ENTRIES PROVIDED: Begin

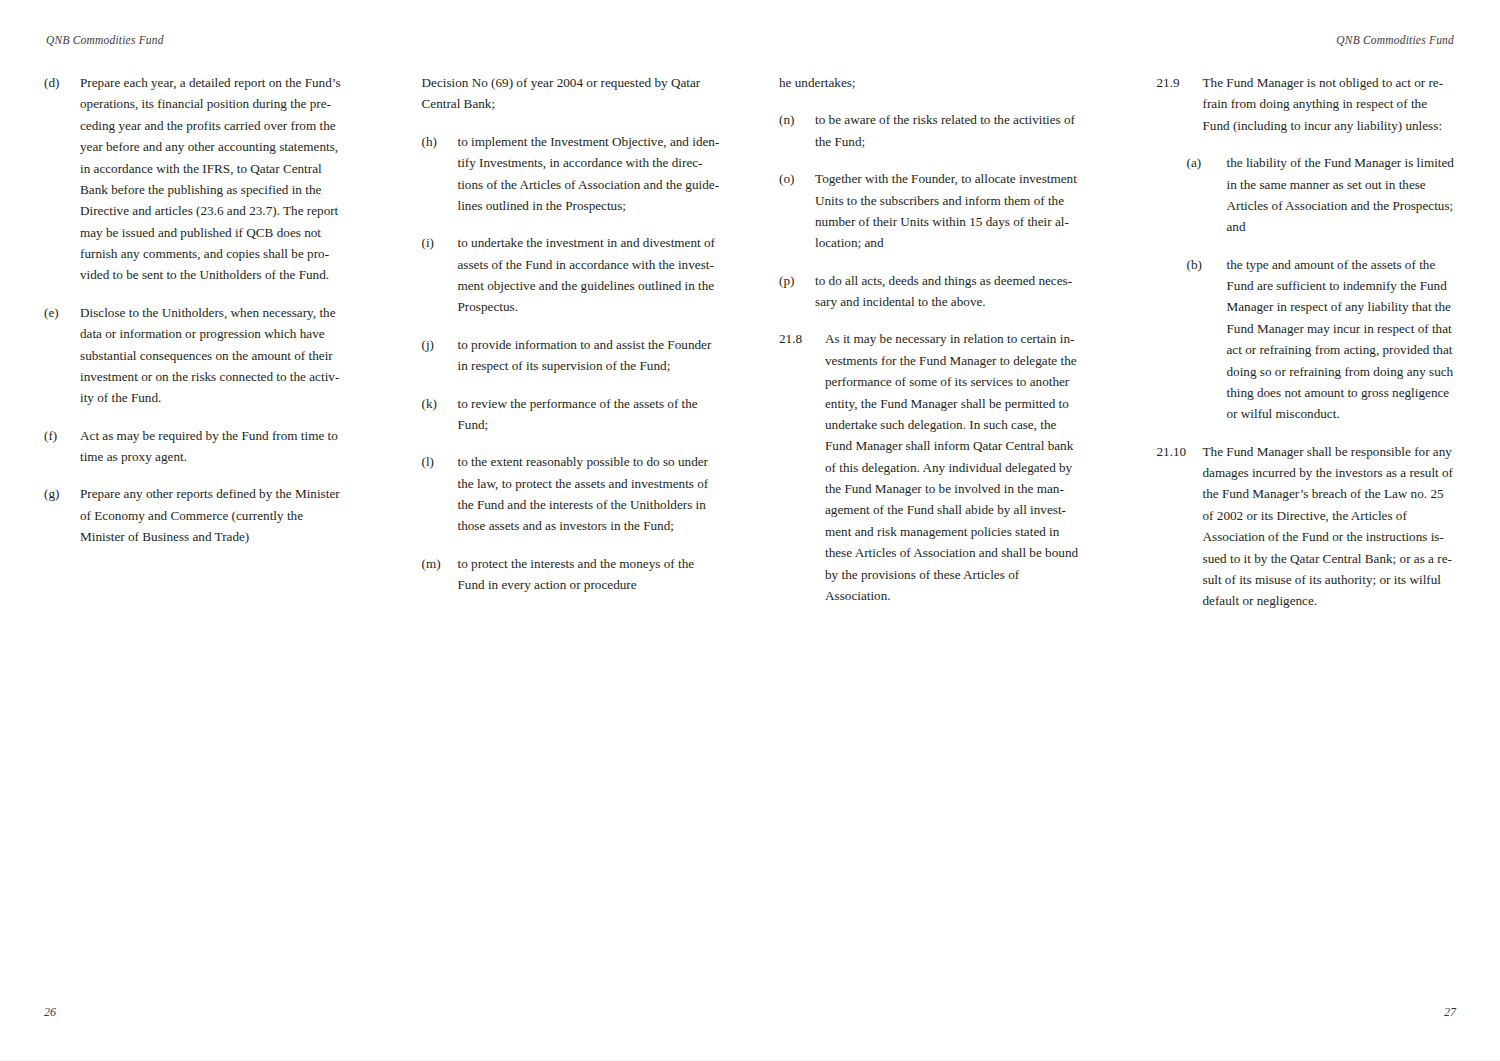QNB Commodities Fund
QNB Commodities Fund
(d)
Prepare each year, a detailed report on the Fund’s operations, its financial position during the preceding year and the profits carried over from the year before and any other accounting statements, in accordance with the IFRS, to Qatar Central Bank before the publishing as specified in the Directive and articles (23.6 and 23.7). The report may be issued and published if QCB does not furnish any comments, and copies shall be provided to be sent to the Unitholders of the Fund.
(e)
Disclose to the Unitholders, when necessary, the data or information or progression which have substantial consequences on the amount of their investment or on the risks connected to the activity of the Fund.
(f)
Act as may be required by the Fund from time to time as proxy agent.
(g)
Prepare any other reports defined by the Minister of Economy and Commerce (currently the Minister of Business and Trade)
Decision No (69) of year 2004 or requested by Qatar Central Bank;
(h)
to implement the Investment Objective, and identify Investments, in accordance with the directions of the Articles of Association and the guidelines outlined in the Prospectus;
(i)
to undertake the investment in and divestment of assets of the Fund in accordance with the investment objective and the guidelines outlined in the Prospectus.
(j)
to provide information to and assist the Founder in respect of its supervision of the Fund;
(k)
to review the performance of the assets of the Fund;
(l)
to the extent reasonably possible to do so under the law, to protect the assets and investments of the Fund and the interests of the Unitholders in those assets and as investors in the Fund;
(m)
to protect the interests and the moneys of the Fund in every action or procedure
he undertakes;
(n)
to be aware of the risks related to the activities of the Fund;
(o)
Together with the Founder, to allocate investment Units to the subscribers and inform them of the number of their Units within 15 days of their allocation; and
(p)
to do all acts, deeds and things as deemed necessary and incidental to the above.
21.8
As it may be necessary in relation to certain investments for the Fund Manager to delegate the performance of some of its services to another entity, the Fund Manager shall be permitted to undertake such delegation. In such case, the Fund Manager shall inform Qatar Central bank of this delegation. Any individual delegated by the Fund Manager to be involved in the management of the Fund shall abide by all investment and risk management policies stated in these Articles of Association and shall be bound by the provisions of these Articles of Association.
21.9
The Fund Manager is not obliged to act or refrain from doing anything in respect of the Fund (including to incur any liability) unless:
(a)
the liability of the Fund Manager is limited in the same manner as set out in these Articles of Association and the Prospectus; and
(b)
the type and amount of the assets of the Fund are sufficient to indemnify the Fund Manager in respect of any liability that the Fund Manager may incur in respect of that act or refraining from acting, provided that doing so or refraining from doing any such thing does not amount to gross negligence or wilful misconduct.
21.10
The Fund Manager shall be responsible for any damages incurred by the investors as a result of the Fund Manager’s breach of the Law no. 25 of 2002 or its Directive, the Articles of Association of the Fund or the instructions issued to it by the Qatar Central Bank; or as a result of its misuse of its authority; or its wilful default or negligence.
26
27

ENTRIES PROVIDED: End

Copy every record exactly as written, leaving out the pictures.

QNB Commodities Fund
QNB Commodities Fund
(d)
Prepare each year, a detailed report on the Fund’s operations, its financial position during the preceding year and the profits carried over from the year before and any other accounting statements, in accordance with the IFRS, to Qatar Central Bank before the publishing as specified in the Directive and articles (23.6 and 23.7). The report may be issued and published if QCB does not furnish any comments, and copies shall be provided to be sent to the Unitholders of the Fund.
(e)
Disclose to the Unitholders, when necessary, the data or information or progression which have substantial consequences on the amount of their investment or on the risks connected to the activity of the Fund.
(f)
Act as may be required by the Fund from time to time as proxy agent.
(g)
Prepare any other reports defined by the Minister of Economy and Commerce (currently the Minister of Business and Trade)
Decision No (69) of year 2004 or requested by Qatar Central Bank;
(h)
to implement the Investment Objective, and identify Investments, in accordance with the directions of the Articles of Association and the guidelines outlined in the Prospectus;
(i)
to undertake the investment in and divestment of assets of the Fund in accordance with the investment objective and the guidelines outlined in the Prospectus.
(j)
to provide information to and assist the Founder in respect of its supervision of the Fund;
(k)
to review the performance of the assets of the Fund;
(l)
to the extent reasonably possible to do so under the law, to protect the assets and investments of the Fund and the interests of the Unitholders in those assets and as investors in the Fund;
(m)
to protect the interests and the moneys of the Fund in every action or procedure
he undertakes;
(n)
to be aware of the risks related to the activities of the Fund;
(o)
Together with the Founder, to allocate investment Units to the subscribers and inform them of the number of their Units within 15 days of their allocation; and
(p)
to do all acts, deeds and things as deemed necessary and incidental to the above.
21.8
As it may be necessary in relation to certain investments for the Fund Manager to delegate the performance of some of its services to another entity, the Fund Manager shall be permitted to undertake such delegation. In such case, the Fund Manager shall inform Qatar Central bank of this delegation. Any individual delegated by the Fund Manager to be involved in the management of the Fund shall abide by all investment and risk management policies stated in these Articles of Association and shall be bound by the provisions of these Articles of Association.
21.9
The Fund Manager is not obliged to act or refrain from doing anything in respect of the Fund (including to incur any liability) unless:
(a)
the liability of the Fund Manager is limited in the same manner as set out in these Articles of Association and the Prospectus; and
(b)
the type and amount of the assets of the Fund are sufficient to indemnify the Fund Manager in respect of any liability that the Fund Manager may incur in respect of that act or refraining from acting, provided that doing so or refraining from doing any such thing does not amount to gross negligence or wilful misconduct.
21.10
The Fund Manager shall be responsible for any damages incurred by the investors as a result of the Fund Manager’s breach of the Law no. 25 of 2002 or its Directive, the Articles of Association of the Fund or the instructions issued to it by the Qatar Central Bank; or as a result of its misuse of its authority; or its wilful default or negligence.
26
27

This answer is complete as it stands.